Bach claim for compensation and reimbursement in connection with proceedings before a commissioner and the Court shall be submitted to the latter in writing, using the appropriate form provided by the Administrative Office of the United States Courts. Such claim shall specify the time expended, services rendered, expenses incurred and sufficient additional detailed information to enable the Court to fix a fair and reasonable fee, within the statutory limits, based upon such recognized criteria as: the character of work required; responsibilities involved; special problems and difficulties encountered; manner in which duties were performed; knowledge, skill and judgment required of and used by counsel; professional standing of counsel as reflected by length of time at the bar, experience acquired and reputation established; any extraordinary pressure of time or other factors under which services were *1158rendered; results achieved; and any other circumstances which appear in the case and are relevant and material to a determination of a fair and reasonable fee." (Emphasis added)
See Judicial Perspectives On The Operation Of The Criminal Justice Act Of 1964, 42 N.Y.U.L.Rev. 55, 63 (1967).

. Compare United States v. Dodge (Application of Krieger), 260 F.Supp. 929 (S.D.N.Y.1966) (excess compensation allowed for 113 hours of court time and 48 hours of out-of-court time), with United States v. Dodge. (Application of Schweller), Criminal No. 64-619, S.D.N.Y., March 30, 1966 (excess compensation denied for 21% hours of court time and 50 hours of out-of-court time); United States v. Whitney (Application of Mitchell), Criminal No. 65-160, S.D.N.Y., March 30, 1966 (excess compensation denied for 34% hours of court time and 18 hours of out-of-court time).

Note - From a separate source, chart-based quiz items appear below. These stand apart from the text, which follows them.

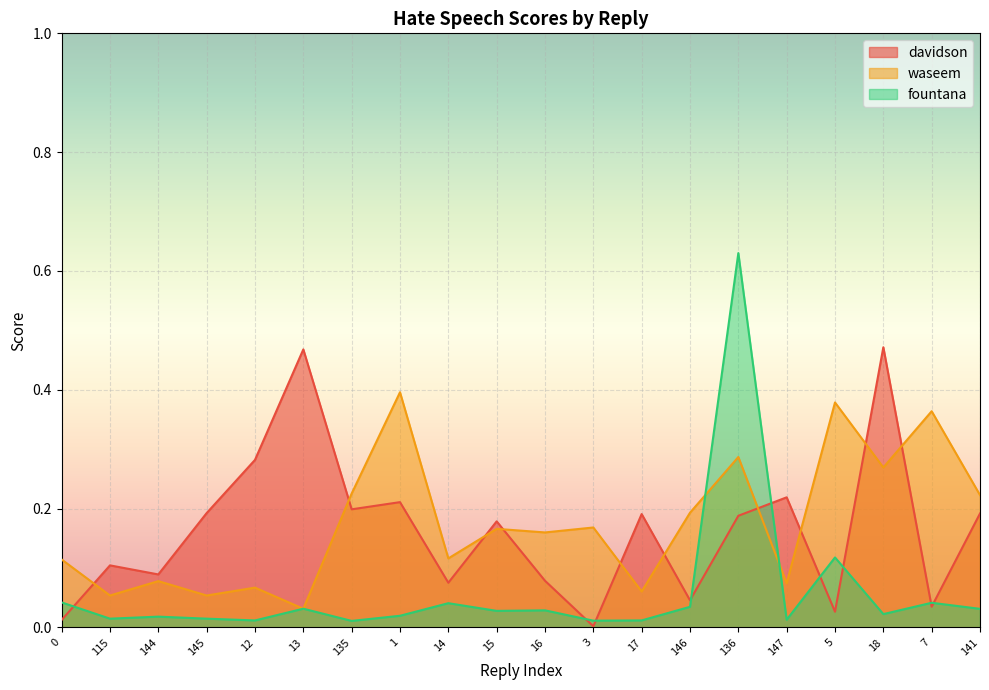

Where is the first local minimum for davidson?

144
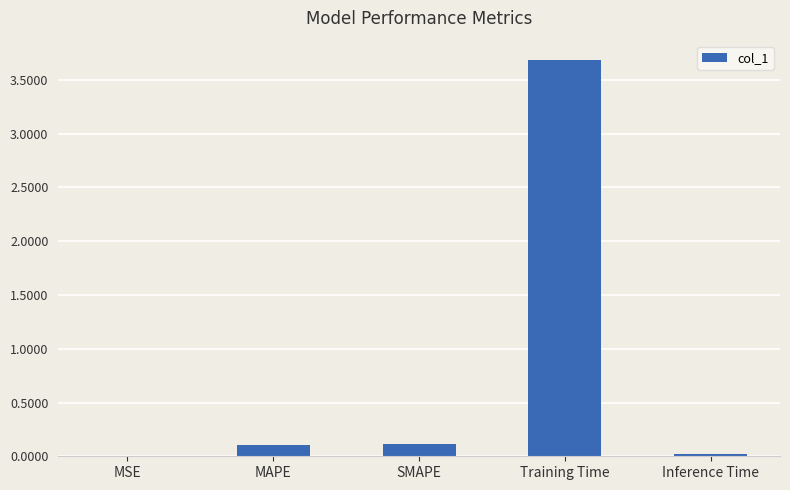

What is the greatest value displayed?

3.7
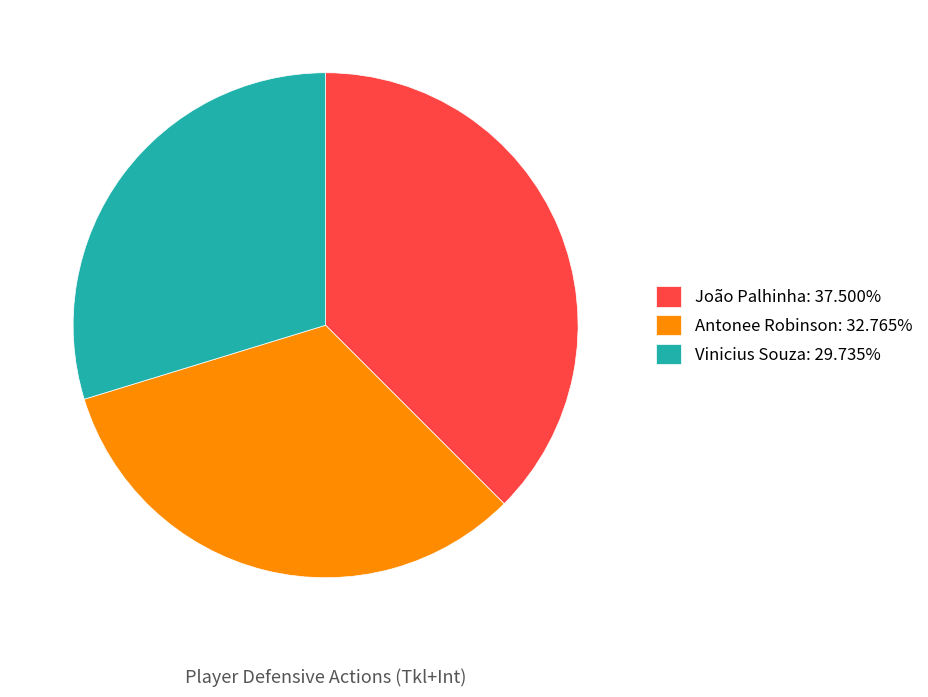

Is the sum of João Palhinha: 37.500% and Vinicius Souza: 29.735% greater than half?

Yes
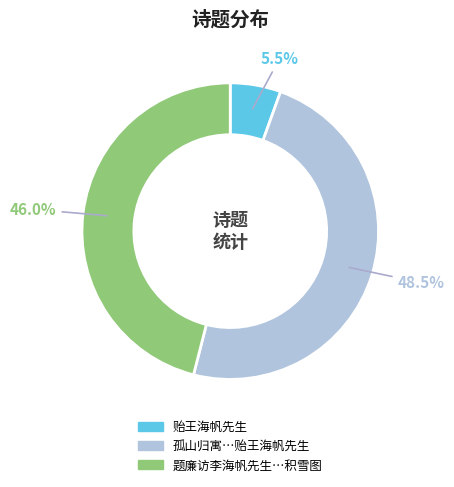

Which category has the smallest portion of the pie?

贻王海帆先生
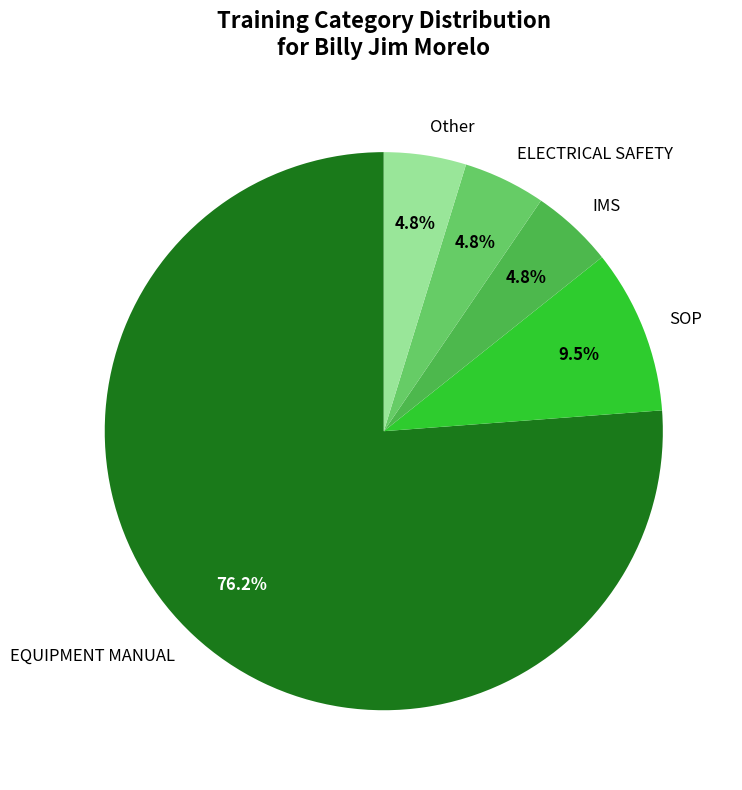

Which category has the biggest portion of the pie?

EQUIPMENT MANUAL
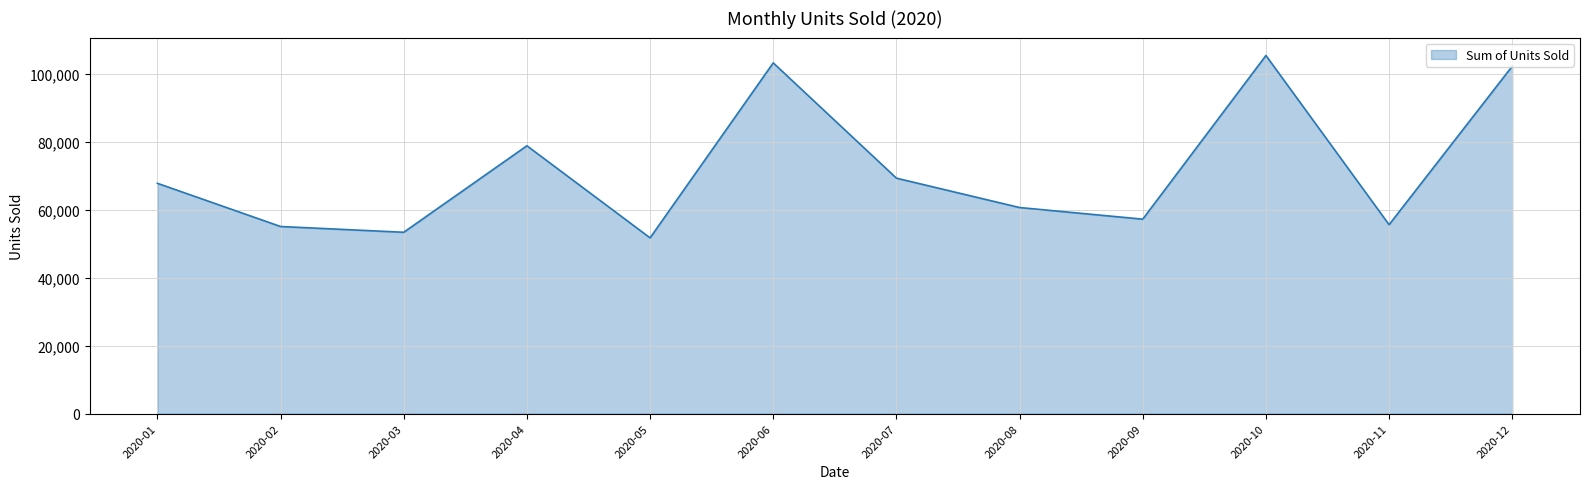

At which category does the data reach its first local peak?

2020-04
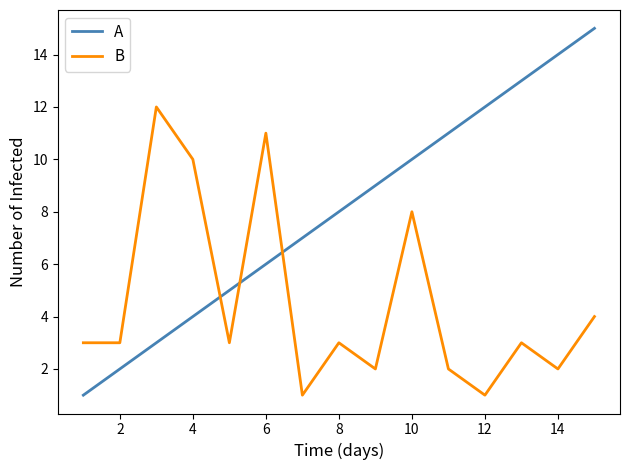

How many intersections are there between A and B?

3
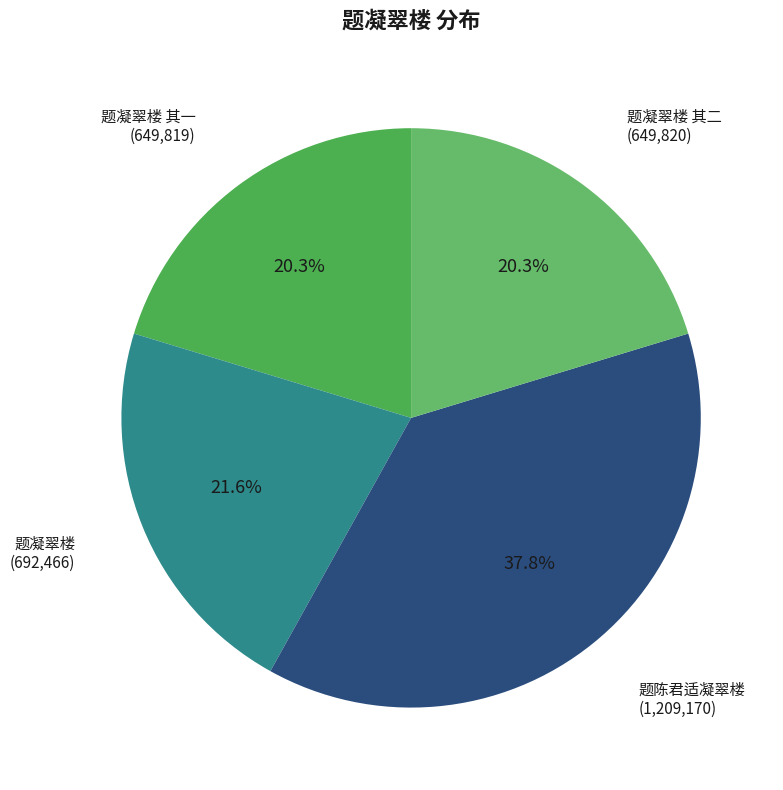

How many segments does this pie chart have?

4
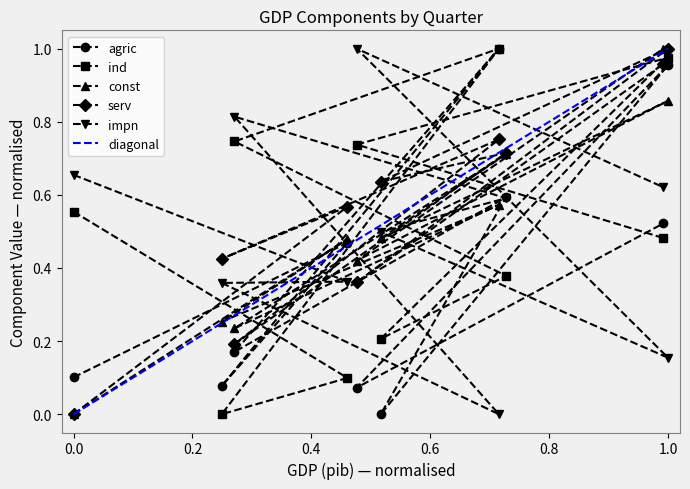

How many intersections are there between ind and serv?

5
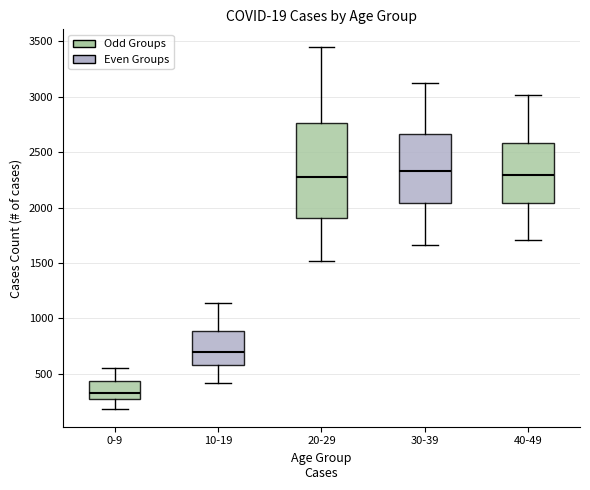

Which box has the lowest median line?

0-9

. Of course, the instant ease not being a capital case, there is no issue as to more than one attorney having been appointed to represent a single defendant.

. Cf. In Re Polycast Corporation, 289 F.Supp. 712, 718-19 (D.Conn.1968). Reference to this case is not intended to imply that the standards applicable to Chapter X fee applications are applicable under the Criminal Justice Act.